**Set of tasks**
1. Using the Giles Foden biography, decide whether each statement agrees with it: (a) Foden's family moved to Malawi in 1972; (b) Foden was literary editor at The Guardian from 1995 to 2006; (c) Ladysmith was inspired by letters from Foden's grandfather. For each, answer yes or no and quote the words from the biography that settle it.
2. Set down word for word the part of the Giles Foden biography that opens with the words containing "- Awards: Whitbread" and closes with "of Scotland (1998).".

**Extract**
* * * * * * * * *
- Born: Giles William Thomas Foden 11 January 1967 (age 59) Warwickshire, England
- Education: Yarlet Hall Malvern College
- Alma mater: Fitzwilliam College, Cambridge St John's College, Cambridge
- Occupations: Writer; Professor of Creative Writing at the University of East Anglia
- Notable work: The Last King of Scotland (1998)
- Awards: Whitbread First Novel Award; Betty Trask Award; Somerset Maugham Award; Winifred Holtby Memorial Prize

= Giles Foden =

English author

Giles Foden (born 11 January 1967) is an English author, best known for his novel The Last King of Scotland (1998).

==Biography==

Malvern College

Giles William Thomas Foden was born in Warwickshire in 1967, the son of Jonathan, an agricultural adviser, and Mary, a farmer. On his grandfather's death, the family sold their farm and in 1972 moved to Malawi in south-eastern Africa. Foden was educated at Yarlet Hall and Malvern College boarding schools, then at Fitzwilliam College, Cambridge, where he read English, and at St John's College, Cambridge.

Foden first worked as a journalist for Media Week magazine. He later became an assistant editor on The Times Literary Supplement and, between 1995 and 2006, was deputy literary editor at The Guardian. Formerly a Fellow in Creative and Performing Arts at Royal Holloway, University of London, and now Professor of Creative Writing at the University of East Anglia, he continues to contribute to The Guardian and other periodicals.

Foden's first novel, The Last King of Scotland (1998), is set during Idi Amin's rule of Uganda in the 1970s. It won the Whitbread First Novel Award, a Somerset Maugham Award, a Betty Trask Award and the Winifred Holtby Memorial Prize. The feature film, The Last King of Scotland (2006), starring Forest Whitaker, is based on Foden's novel with considerable differences, and Foden himself makes a brief cameo as a journalist at one of Amin's press conferences. His second novel, Ladysmith (1999), is set during the Anglo-Boer War in 1899 and tells the story of a young woman, Bella Kiernan, who becomes caught up in the Siege of Ladysmith. The book was inspired by letters written by Foden's great-grandfather, Arthur Foden, a British soldier in the Imperial Yeomanry in South Africa during the conflict.
* * * * * * * * *
**Data**
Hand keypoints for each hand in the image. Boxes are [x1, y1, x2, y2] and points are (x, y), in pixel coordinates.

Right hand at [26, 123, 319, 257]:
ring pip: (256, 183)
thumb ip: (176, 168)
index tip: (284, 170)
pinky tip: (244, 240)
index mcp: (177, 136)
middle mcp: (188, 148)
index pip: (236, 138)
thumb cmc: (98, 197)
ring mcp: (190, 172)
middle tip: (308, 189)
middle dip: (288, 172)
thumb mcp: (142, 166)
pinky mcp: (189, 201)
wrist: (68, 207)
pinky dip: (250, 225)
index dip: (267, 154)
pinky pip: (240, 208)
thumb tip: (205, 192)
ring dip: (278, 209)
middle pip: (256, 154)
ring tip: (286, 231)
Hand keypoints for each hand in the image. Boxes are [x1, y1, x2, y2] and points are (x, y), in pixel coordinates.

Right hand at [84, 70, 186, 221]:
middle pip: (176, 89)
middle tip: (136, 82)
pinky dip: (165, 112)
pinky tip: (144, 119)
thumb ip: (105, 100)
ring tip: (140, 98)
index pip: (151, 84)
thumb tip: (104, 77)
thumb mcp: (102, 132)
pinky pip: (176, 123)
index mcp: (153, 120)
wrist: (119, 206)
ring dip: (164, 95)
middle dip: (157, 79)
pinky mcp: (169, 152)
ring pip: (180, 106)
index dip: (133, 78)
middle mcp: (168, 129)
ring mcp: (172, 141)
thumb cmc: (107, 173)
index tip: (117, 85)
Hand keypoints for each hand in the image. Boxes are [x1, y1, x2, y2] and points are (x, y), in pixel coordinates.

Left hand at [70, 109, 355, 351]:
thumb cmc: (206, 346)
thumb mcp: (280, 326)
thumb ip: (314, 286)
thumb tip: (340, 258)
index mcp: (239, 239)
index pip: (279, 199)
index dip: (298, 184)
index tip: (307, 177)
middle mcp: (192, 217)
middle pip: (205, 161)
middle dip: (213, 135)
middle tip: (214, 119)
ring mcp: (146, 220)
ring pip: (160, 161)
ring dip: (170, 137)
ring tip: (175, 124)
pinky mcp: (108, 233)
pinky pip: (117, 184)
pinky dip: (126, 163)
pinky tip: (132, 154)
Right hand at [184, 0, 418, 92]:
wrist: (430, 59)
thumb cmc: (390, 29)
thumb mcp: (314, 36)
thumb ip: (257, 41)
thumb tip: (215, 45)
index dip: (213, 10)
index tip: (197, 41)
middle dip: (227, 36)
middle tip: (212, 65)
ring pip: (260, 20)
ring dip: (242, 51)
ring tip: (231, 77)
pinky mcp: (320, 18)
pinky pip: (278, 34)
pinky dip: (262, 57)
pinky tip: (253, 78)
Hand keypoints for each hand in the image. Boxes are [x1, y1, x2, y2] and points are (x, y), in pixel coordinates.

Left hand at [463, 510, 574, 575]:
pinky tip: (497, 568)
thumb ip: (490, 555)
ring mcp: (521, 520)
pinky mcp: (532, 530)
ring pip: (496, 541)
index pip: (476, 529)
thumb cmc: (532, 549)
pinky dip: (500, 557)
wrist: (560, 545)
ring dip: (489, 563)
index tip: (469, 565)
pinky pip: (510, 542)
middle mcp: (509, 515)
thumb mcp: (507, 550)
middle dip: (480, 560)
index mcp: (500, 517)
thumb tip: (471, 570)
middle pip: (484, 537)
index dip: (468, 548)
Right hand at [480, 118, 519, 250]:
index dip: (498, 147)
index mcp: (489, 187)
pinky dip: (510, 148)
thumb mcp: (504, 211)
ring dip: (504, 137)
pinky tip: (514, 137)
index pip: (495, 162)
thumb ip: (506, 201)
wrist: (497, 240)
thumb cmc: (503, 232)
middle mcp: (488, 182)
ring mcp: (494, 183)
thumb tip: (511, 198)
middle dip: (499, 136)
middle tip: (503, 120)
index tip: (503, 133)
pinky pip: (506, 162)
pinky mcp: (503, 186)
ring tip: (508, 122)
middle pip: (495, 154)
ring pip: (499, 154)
* * * * * * * * *
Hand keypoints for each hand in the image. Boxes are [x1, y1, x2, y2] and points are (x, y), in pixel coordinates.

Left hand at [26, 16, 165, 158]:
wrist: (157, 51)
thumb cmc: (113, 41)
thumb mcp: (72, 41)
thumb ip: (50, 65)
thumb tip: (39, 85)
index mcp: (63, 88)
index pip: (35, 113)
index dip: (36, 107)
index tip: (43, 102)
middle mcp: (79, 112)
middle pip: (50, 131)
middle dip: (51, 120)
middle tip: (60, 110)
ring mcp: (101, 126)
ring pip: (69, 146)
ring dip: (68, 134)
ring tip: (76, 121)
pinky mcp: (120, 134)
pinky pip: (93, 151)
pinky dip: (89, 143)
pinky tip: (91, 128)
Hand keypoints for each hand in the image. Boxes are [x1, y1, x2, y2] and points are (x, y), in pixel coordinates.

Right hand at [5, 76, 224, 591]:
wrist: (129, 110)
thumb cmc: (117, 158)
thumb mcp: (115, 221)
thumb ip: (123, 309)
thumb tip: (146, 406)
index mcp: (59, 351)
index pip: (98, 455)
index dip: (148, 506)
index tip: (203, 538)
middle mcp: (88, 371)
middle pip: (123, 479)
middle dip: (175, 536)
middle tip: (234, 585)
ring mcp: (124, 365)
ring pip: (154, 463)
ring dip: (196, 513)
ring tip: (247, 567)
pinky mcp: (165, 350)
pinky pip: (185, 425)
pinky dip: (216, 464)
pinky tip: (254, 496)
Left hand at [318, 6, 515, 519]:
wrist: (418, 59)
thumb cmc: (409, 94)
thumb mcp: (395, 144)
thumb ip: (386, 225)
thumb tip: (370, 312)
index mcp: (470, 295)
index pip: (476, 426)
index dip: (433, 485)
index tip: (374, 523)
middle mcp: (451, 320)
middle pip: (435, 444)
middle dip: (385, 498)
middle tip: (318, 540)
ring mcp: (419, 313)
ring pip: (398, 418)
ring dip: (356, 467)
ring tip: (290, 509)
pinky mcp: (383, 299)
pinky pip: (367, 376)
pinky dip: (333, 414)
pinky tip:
* * * * * * * * *
**Answer list**
1.
(a) Yes: "in 1972 moved to Malawi in south-eastern Africa"
(b) No: "between 1995 and 2006, was deputy literary editor at The Guardian"
(c) No: "The book was inspired by letters written by Foden's great-grandfather, Arthur Foden"

2.
- Awards: Whitbread First Novel Award; Betty Trask Award; Somerset Maugham Award; Winifred Holtby Memorial Prize

= Giles Foden =

English author

Giles Foden (born 11 January 1967) is an English author, best known for his novel The Last King of Scotland (1998).